■ Required work ■
Update the listing below by changing every "chart" to "graph" and keeping everything else the same. Leave the pictures out of your version.

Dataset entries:

------

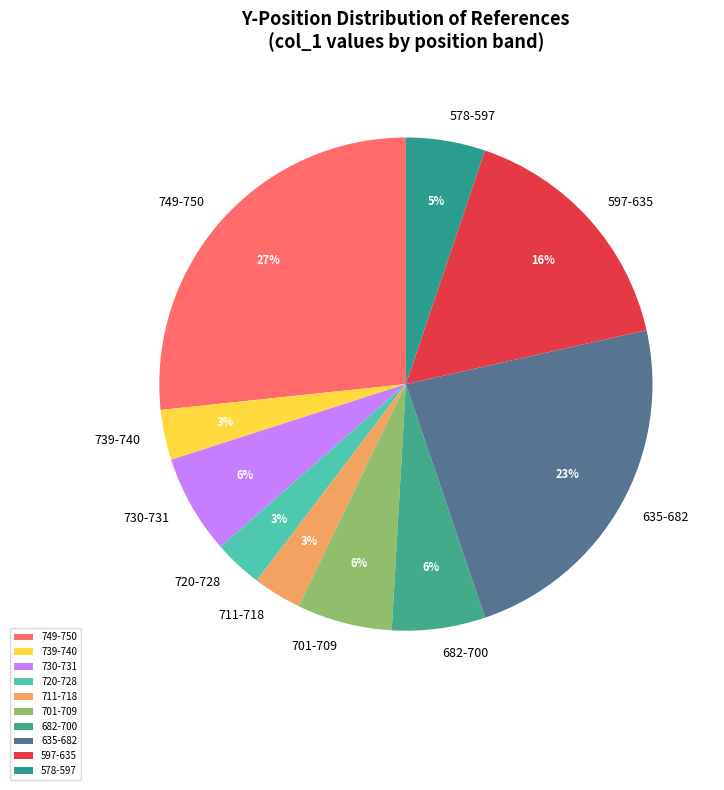

What is the ratio of the value at 682-700 to the value at 578-597?

1.2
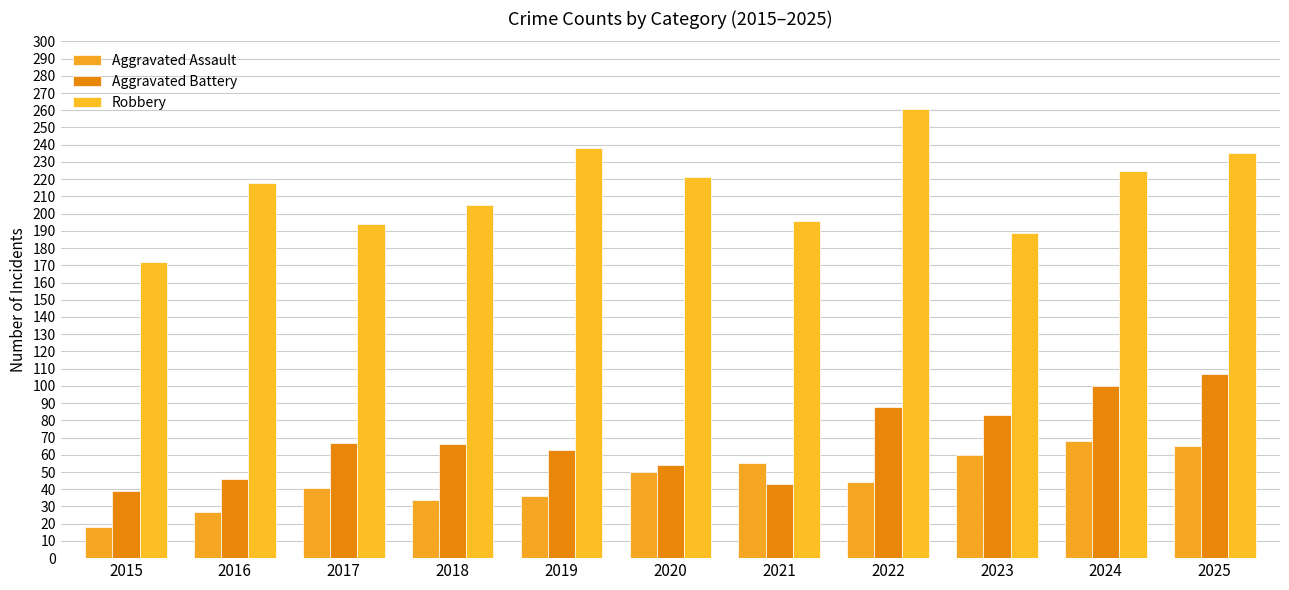

What is the difference between the highest and lowest values at 2020?

171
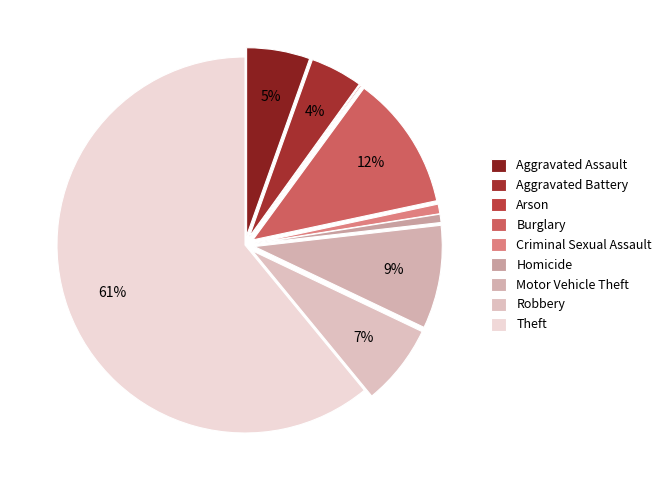

To the nearest percent, what is the average slice percentage?

11%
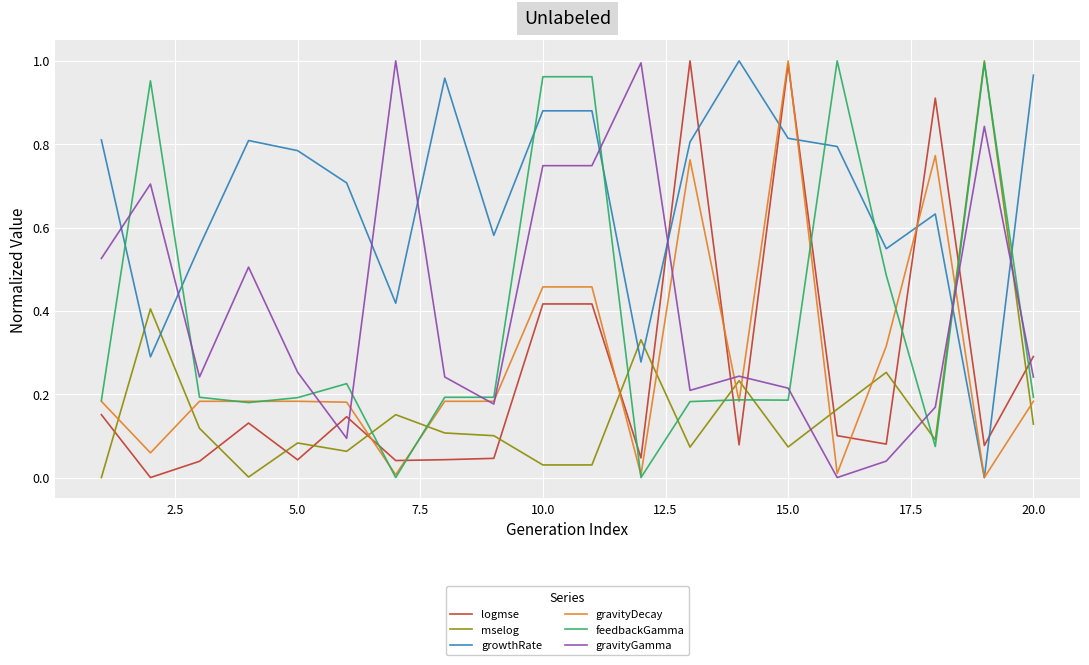

True or false: logmse and gravityGamma cross at least once.

True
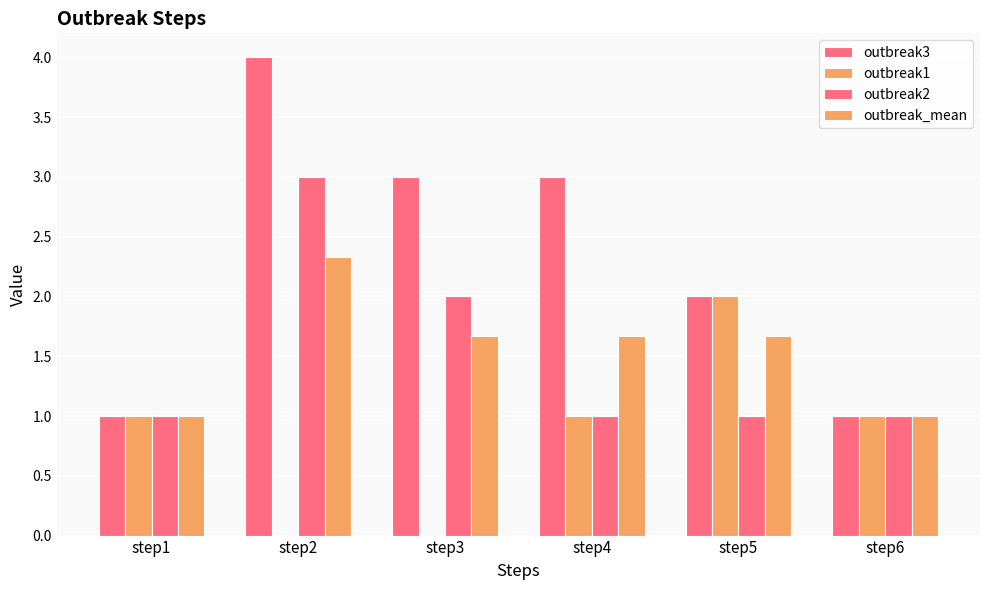

How many categories are shown in the chart?

6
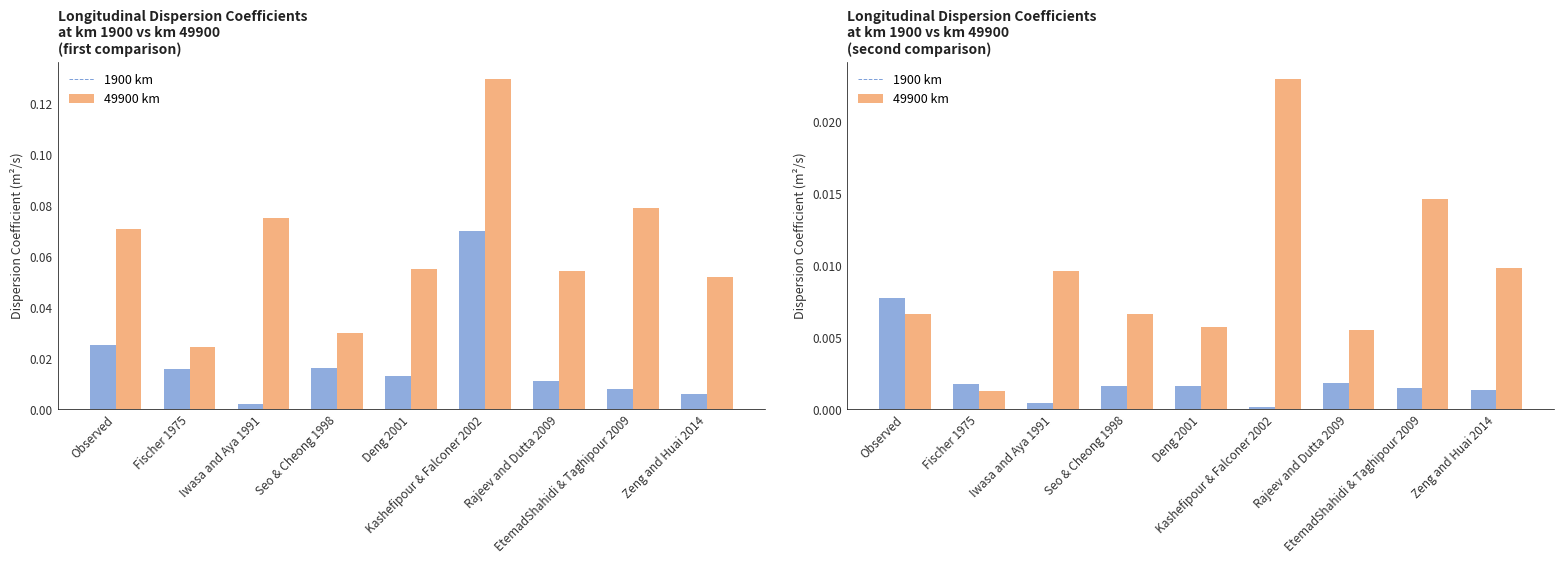

Is the value of 1900 km at Iwasa and Aya 1991 greater than the value of 49900 km at Zeng and Huai 2014?

No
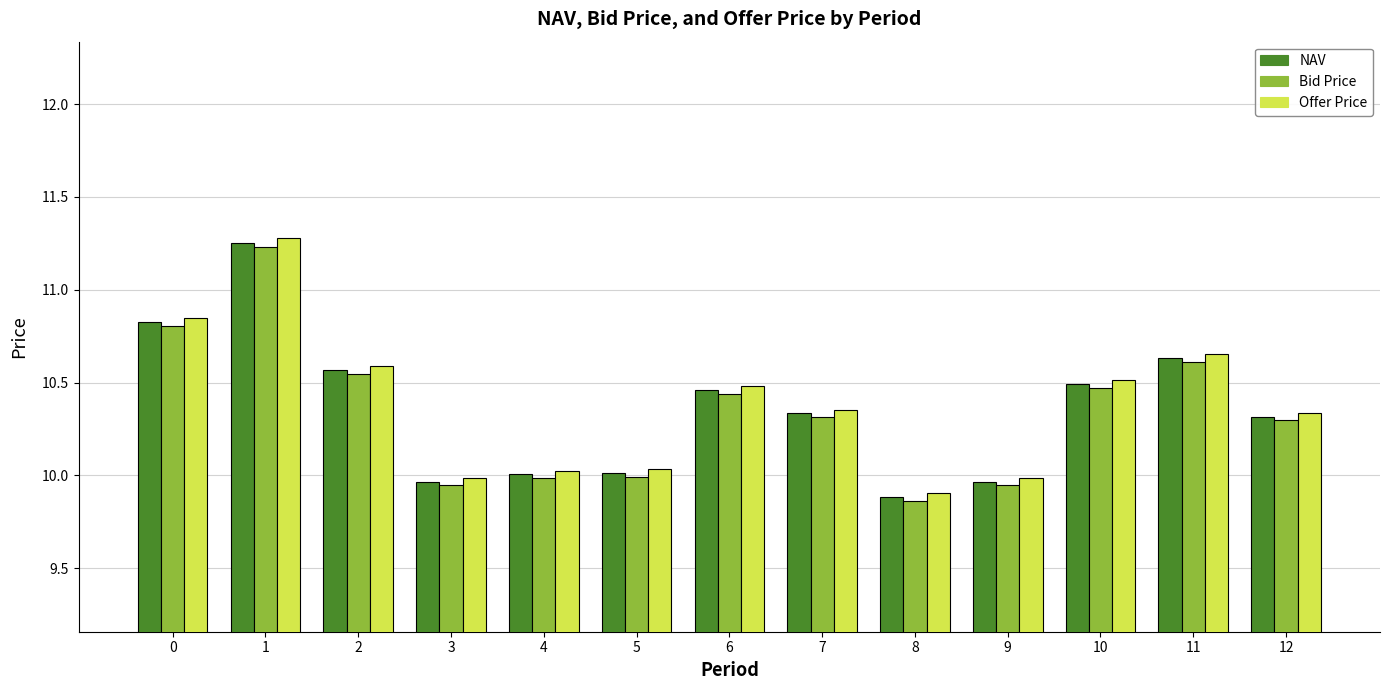

True or false: Bid Price has a value of 14.9 at 5.

False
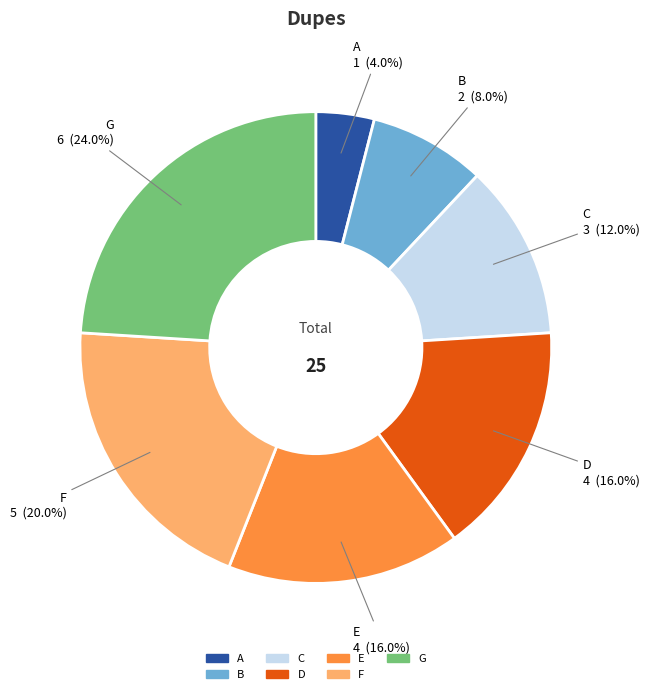

What is the largest slice in the pie chart?

G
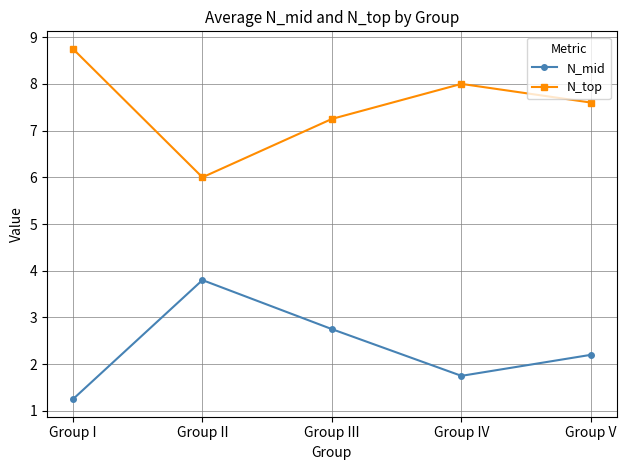

How many data points in N_top are less than 7?

1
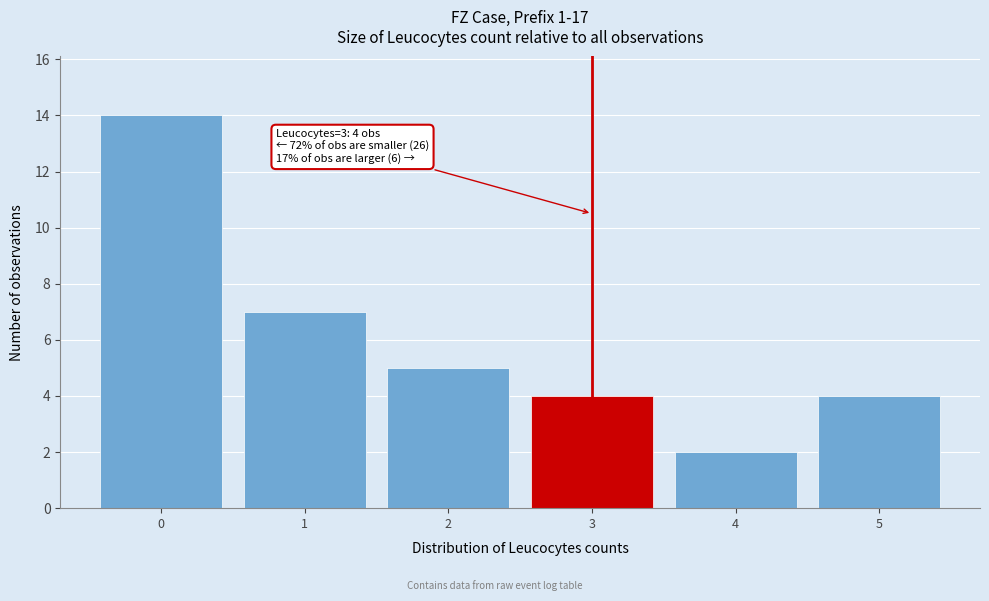

Which range on the x-axis has the tallest bar?

-0.5 to 0.5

------

■ Answer section ■
What is the ratio of the value at 682-700 to the value at 578-597?

1.2

What is the difference between the highest and lowest values at 2020?

171

To the nearest percent, what is the average slice percentage?

11%

True or false: logmse and gravityGamma cross at least once.

True

How many categories are shown in the graph?

6

Is the value of 1900 km at Iwasa and Aya 1991 greater than the value of 49900 km at Zeng and Huai 2014?

No

True or false: Bid Price has a value of 14.9 at 5.

False

What is the largest slice in the pie graph?

G

How many data points in N_top are less than 7?

1

Which range on the x-axis has the tallest bar?

-0.5 to 0.5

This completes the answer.